4
votes

I am currently exploring delta lake which is open sourced by databricks. I am reading kafka data and writing as stream using delta lake format. Delta lake creates many files during streaming write from kafka which i feel hearts hdfs file system.

I have tried following to compact multiple files to single file.

val spark =  SparkSession.builder
    .master("local")
    .appName("spark session example")
    .getOrCreate()

  val df = spark.read.parquet("deltalakefile/data/")

  df.repartition(1).write.format("delta").mode("overwrite").save("deltalakefile/data/")
  df.show()

  spark.conf.set("spark.databricks.delta.retentionDurationCheck.enabled","false")

  DeltaTable.forPath("deltalakefile/data/").vacuum(1)

But when i checked output it is creating new file and not removing any existing files.

Is there is way to achieve this. Also what is relation of retention period here? How should we configure it in HDFS while using? What should be my configuration for retention when i want to build raw/bronze layer with delta lake format and i want to preserve my all data for long period (years on premises/infinite time on cloud)?

1

1 Answers

5
votes

By design, Delta doesn't immediately remove files to prevent active consumers from being impacted. It also provides the versioning (aka time-travel) so you can see history if necessary. To remove previous versions or uncommitted files you need to run vacuum.

import io.delta.tables._

val deltaTable = DeltaTable.forPath(spark, pathToTable)
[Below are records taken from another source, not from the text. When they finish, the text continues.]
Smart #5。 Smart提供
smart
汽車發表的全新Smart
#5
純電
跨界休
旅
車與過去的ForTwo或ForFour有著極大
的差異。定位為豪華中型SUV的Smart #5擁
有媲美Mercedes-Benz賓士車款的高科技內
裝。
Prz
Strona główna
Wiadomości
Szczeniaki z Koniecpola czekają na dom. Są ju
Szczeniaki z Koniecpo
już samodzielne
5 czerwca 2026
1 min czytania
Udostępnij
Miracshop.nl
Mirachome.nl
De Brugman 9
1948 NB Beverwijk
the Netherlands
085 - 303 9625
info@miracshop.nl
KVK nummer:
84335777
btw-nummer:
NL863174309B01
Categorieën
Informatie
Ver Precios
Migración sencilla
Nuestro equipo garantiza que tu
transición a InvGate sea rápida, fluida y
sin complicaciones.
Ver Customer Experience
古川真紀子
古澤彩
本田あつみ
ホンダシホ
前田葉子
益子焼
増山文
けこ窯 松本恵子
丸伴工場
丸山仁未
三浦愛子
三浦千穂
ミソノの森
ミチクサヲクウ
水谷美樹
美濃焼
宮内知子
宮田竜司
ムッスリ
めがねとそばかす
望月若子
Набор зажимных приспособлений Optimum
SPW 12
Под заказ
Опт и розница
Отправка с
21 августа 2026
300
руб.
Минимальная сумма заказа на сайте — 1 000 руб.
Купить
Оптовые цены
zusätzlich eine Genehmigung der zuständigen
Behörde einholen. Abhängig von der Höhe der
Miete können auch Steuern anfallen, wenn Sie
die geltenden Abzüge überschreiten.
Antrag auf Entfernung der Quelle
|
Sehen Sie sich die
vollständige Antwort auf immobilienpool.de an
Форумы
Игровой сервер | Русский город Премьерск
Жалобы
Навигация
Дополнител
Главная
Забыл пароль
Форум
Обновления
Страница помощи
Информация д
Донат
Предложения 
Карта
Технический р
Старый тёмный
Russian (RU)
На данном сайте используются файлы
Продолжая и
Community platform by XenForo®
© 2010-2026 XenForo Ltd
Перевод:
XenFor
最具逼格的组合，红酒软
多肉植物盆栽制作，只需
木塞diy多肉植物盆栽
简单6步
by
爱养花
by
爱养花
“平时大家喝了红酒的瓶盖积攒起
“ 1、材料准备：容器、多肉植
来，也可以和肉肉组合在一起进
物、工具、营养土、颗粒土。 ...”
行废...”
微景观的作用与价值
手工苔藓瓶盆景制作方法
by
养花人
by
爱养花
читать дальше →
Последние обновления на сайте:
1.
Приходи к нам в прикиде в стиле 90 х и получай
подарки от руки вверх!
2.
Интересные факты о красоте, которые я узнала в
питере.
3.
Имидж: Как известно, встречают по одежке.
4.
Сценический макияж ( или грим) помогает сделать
deltaTable.vacuum() // use default retention period

In terms of your question on how to manage retention and compaction for bronze/silver/gold model, you should treat your landing table (aka bronze) as an append-only log. That means you don't need to perform compaction or any rewrites after the fact. The bronze table should be a record of the data you ingested from your upstream data source (e.g. Kafka) with minimal processing applied.

The bronze table is typically used as an incremental stream source to populate downstream datasets. Given that reading from Delta is done from the transaction log, small files is not such an issue compared to using the standard file readers that perform slow file listings.

However, there are still some some options to optimize the files as you write them to the bronze table: 1) compact your Kafka messages as you write out to Delta by first repartitioning to reduce the number of files, 2) increase your trigger interval so the ingest runs less frequently and is writing more messages to larger files.